Puskesmas Tanpa Dokter? Ribuan Warga Terpencil Terlantar tanpa Layanan Medis!
Tanggal: 13 Mei 2025 22:20 wib.
Tampang.com | Ribuan puskesmas di daerah tertinggal, perbatasan, dan kepulauan (DTPK) di Indonesia dilaporkan tidak memiliki dokter tetap. Masyarakat harus menempuh perjalanan jauh hanya untuk mendapatkan perawatan dasar, bahkan untuk keluhan kesehatan ringan sekalipun. Kondisi ini memprihatinkan dan menimbulkan pertanyaan: mengapa pemerataan tenaga medis masih gagal setelah puluhan tahun reformasi kesehatan?
Data Menunjukkan Ketimpangan Nyata
Kementerian Kesehatan mencatat, lebih dari 3.000 puskesmas tidak memiliki dokter umum, dan sebagian besar berada di Papua, NTT, dan Kalimantan Utara. Di beberapa wilayah, satu dokter harus melayani hingga 10 puskesmas dengan sistem kunjungan berkala, yang jelas tidak ideal untuk penanganan kasus darurat atau penyakit menular.
“Kami hanya bisa tunggu jadwal dokter datang. Kalau anak demam tinggi, kami hanya bisa beri air kelapa dan berdoa,” kata Mariati, warga Kabupaten Pegunungan Bintang, Papua.
Distribusi Tenaga Medis Masih Jakarta-Sentris
Meski Indonesia meluluskan ribuan dokter tiap tahun, sebagian besar memilih bertugas di kota besar. Gaji kecil, fasilitas minim, dan keamanan rendah membuat daerah terpencil tidak menarik bagi para dokter muda.
“Sistem insentif kita belum cukup adil. Banyak lulusan dokter yang enggan dikirim ke daerah, bahkan untuk program wajib kerja,” ujar Dr. Rino Adiputra, pengamat kebijakan kesehatan publik.

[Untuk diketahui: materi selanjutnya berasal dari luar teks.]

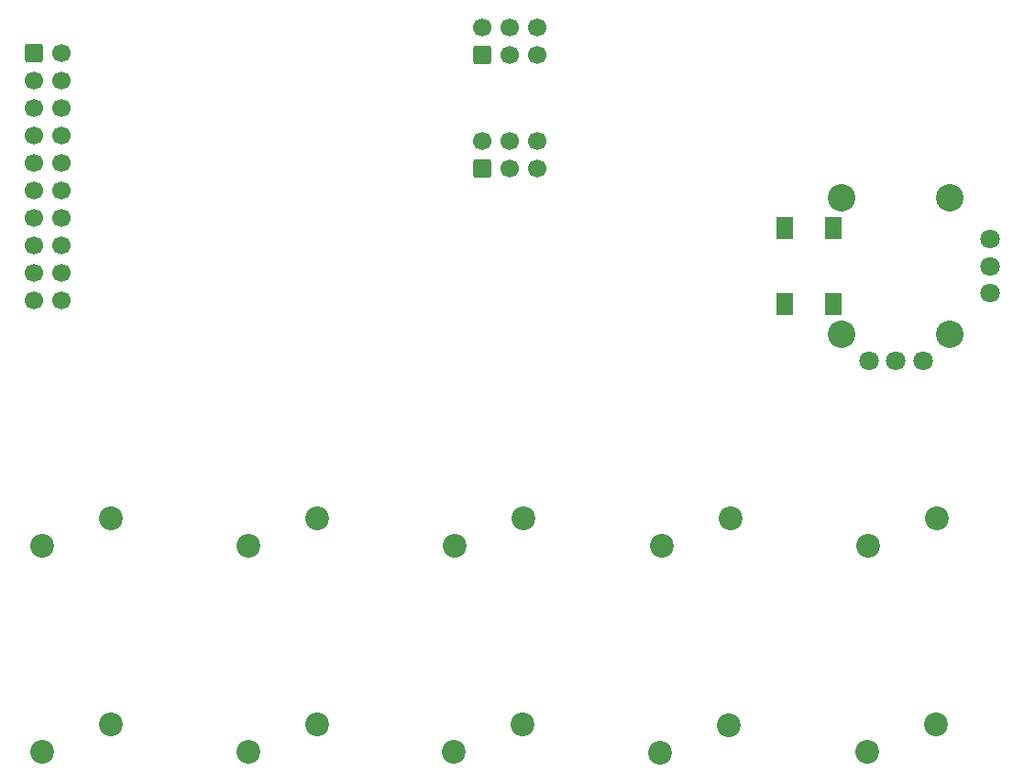
<source format=gbr>
%TF.GenerationSoftware,KiCad,Pcbnew,9.0.3*%
%TF.CreationDate,2025-08-24T22:33:59+02:00*%
%TF.ProjectId,test,74657374-2e6b-4696-9361-645f70636258,rev?*%
%TF.SameCoordinates,Original*%
%TF.FileFunction,Soldermask,Top*%
%TF.FilePolarity,Negative*%
%FSLAX46Y46*%
G04 Gerber Fmt 4.6, Leading zero omitted, Abs format (unit mm)*
G04 Created by KiCad (PCBNEW 9.0.3) date 2025-08-24 22:33:59*
%MOMM*%
%LPD*%
G01*
G04 APERTURE LIST*
G04 Aperture macros list*
%AMRoundRect*
0 Rectangle with rounded corners*
0 $1 Rounding radius*
0 $2 $3 $4 $5 $6 $7 $8 $9 X,Y pos of 4 corners*
0 Add a 4 corners polygon primitive as box body*
4,1,4,$2,$3,$4,$5,$6,$7,$8,$9,$2,$3,0*
0 Add four circle primitives for the rounded corners*
1,1,$1+$1,$2,$3*
1,1,$1+$1,$4,$5*
1,1,$1+$1,$6,$7*
1,1,$1+$1,$8,$9*
0 Add four rect primitives between the rounded corners*
20,1,$1+$1,$2,$3,$4,$5,0*
20,1,$1+$1,$4,$5,$6,$7,0*
20,1,$1+$1,$6,$7,$8,$9,0*
20,1,$1+$1,$8,$9,$2,$3,0*%
G04 Aperture macros list end*
%ADD10C,2.200000*%
%ADD11RoundRect,0.250000X0.600000X-0.600000X0.600000X0.600000X-0.600000X0.600000X-0.600000X-0.600000X0*%
%ADD12C,1.700000*%
%ADD13RoundRect,0.250000X-0.600000X-0.600000X0.600000X-0.600000X0.600000X0.600000X-0.600000X0.600000X0*%
%ADD14C,2.540000*%
%ADD15R,1.500000X2.000000*%
%ADD16C,1.800000*%
G04 APERTURE END LIST*
D10*
%TO.C,SW2*%
X99110800Y-153289000D03*
X105460800Y-150749000D03*
%TD*%
D11*
%TO.C,J2*%
X63495000Y-99304500D03*
D12*
X63495000Y-96764500D03*
X66035000Y-99304500D03*
X66035000Y-96764500D03*
X68575000Y-99304500D03*
X68575000Y-96764500D03*
%TD*%
D11*
%TO.C,J1*%
X63495000Y-88839700D03*
D12*
X63495000Y-86299700D03*
X66035000Y-88839700D03*
X66035000Y-86299700D03*
X68575000Y-88839700D03*
X68575000Y-86299700D03*
%TD*%
%TO.C,J6*%
X24638000Y-88646000D03*
X24638000Y-91186000D03*
X24638000Y-93726000D03*
X24638000Y-96266000D03*
X24638000Y-98806000D03*
X24638000Y-101346000D03*
X24638000Y-103886000D03*
X24638000Y-106426000D03*
X24638000Y-108966000D03*
X24638000Y-111506000D03*
X22098000Y-111506000D03*
X22098000Y-108966000D03*
X22098000Y-106426000D03*
X22098000Y-103886000D03*
X22098000Y-101346000D03*
X22098000Y-98806000D03*
X22098000Y-96266000D03*
X22098000Y-93726000D03*
X22098000Y-91186000D03*
D13*
X22098000Y-88646000D03*
%TD*%
D10*
%TO.C,SW7*%
X41960800Y-134213600D03*
X48310800Y-131673600D03*
%TD*%
%TO.C,SW4*%
X41910000Y-153263600D03*
X48260000Y-150723600D03*
%TD*%
%TO.C,SW5*%
X60883800Y-153289000D03*
X67233800Y-150749000D03*
%TD*%
%TO.C,SW3*%
X22910800Y-153263600D03*
X29260800Y-150723600D03*
%TD*%
%TO.C,SW6*%
X22910800Y-134213600D03*
X29260800Y-131673600D03*
%TD*%
%TO.C,SW10*%
X99212400Y-134213600D03*
X105562400Y-131673600D03*
%TD*%
D14*
%TO.C,U5*%
X96725200Y-102041000D03*
X106725200Y-102041000D03*
X106725200Y-114691000D03*
X96725200Y-114691000D03*
D15*
X95975200Y-111866000D03*
X95975200Y-104866000D03*
X91475200Y-104866000D03*
X91475200Y-111866000D03*
D16*
X110455200Y-105866000D03*
X110455200Y-108366000D03*
X110455200Y-110866000D03*
X104225200Y-117096000D03*
X101725200Y-117096000D03*
X99225200Y-117096000D03*
%TD*%
D10*
%TO.C,SW1*%
X86283800Y-150774400D03*
X79933800Y-153314400D03*
%TD*%
%TO.C,SW8*%
X61010800Y-134213600D03*
X67360800Y-131673600D03*
%TD*%
%TO.C,SW9*%
X86461600Y-131673600D03*
X80111600Y-134213600D03*
%TD*%
M02*

</source>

Program Nusantara Sehat Dinilai Tidak Berkelanjutan
Pemerintah sebenarnya sudah meluncurkan program Nusantara Sehat untuk mengirim tim tenaga kesehatan ke daerah terpencil, namun banyak di antaranya bersifat kontrak pendek 1–2 tahun, tanpa jaminan karier atau peningkatan kompetensi.
“Setelah kontrak habis, mereka kembali ke kota, dan puskesmas kembali kosong,” jelas Rino.
Solusi: Reformulasi Insentif dan Infrastruktur Kesehatan
Para ahli menilai perlu reformulasi insentif berbasis karier dan fasilitas. Pemerintah harus memastikan bahwa bertugas di daerah terpencil bukan ‘hukuman’, tapi jalur prestisius dengan jaminan peningkatan karier, pendidikan lanjutan, dan perlindungan sosial.
“Tanpa perubahan paradigma dan investasi serius, kita akan terus mengulang krisis yang sama,” tegas Rino.
Akses Kesehatan adalah Hak, Bukan Privilege Perkotaan
Masyarakat di daerah terpencil punya hak yang sama untuk mendapatkan layanan kesehatan. Negara wajib memastikan tidak ada satu pun warga yang ditinggalkan karena persoalan jarak dan logistik.
“Kami juga ingin anak-anak kami sehat, tidak meninggal karena penyakit yang sebenarnya bisa diobati,” kata Mariati dengan mata berkaca-kaca.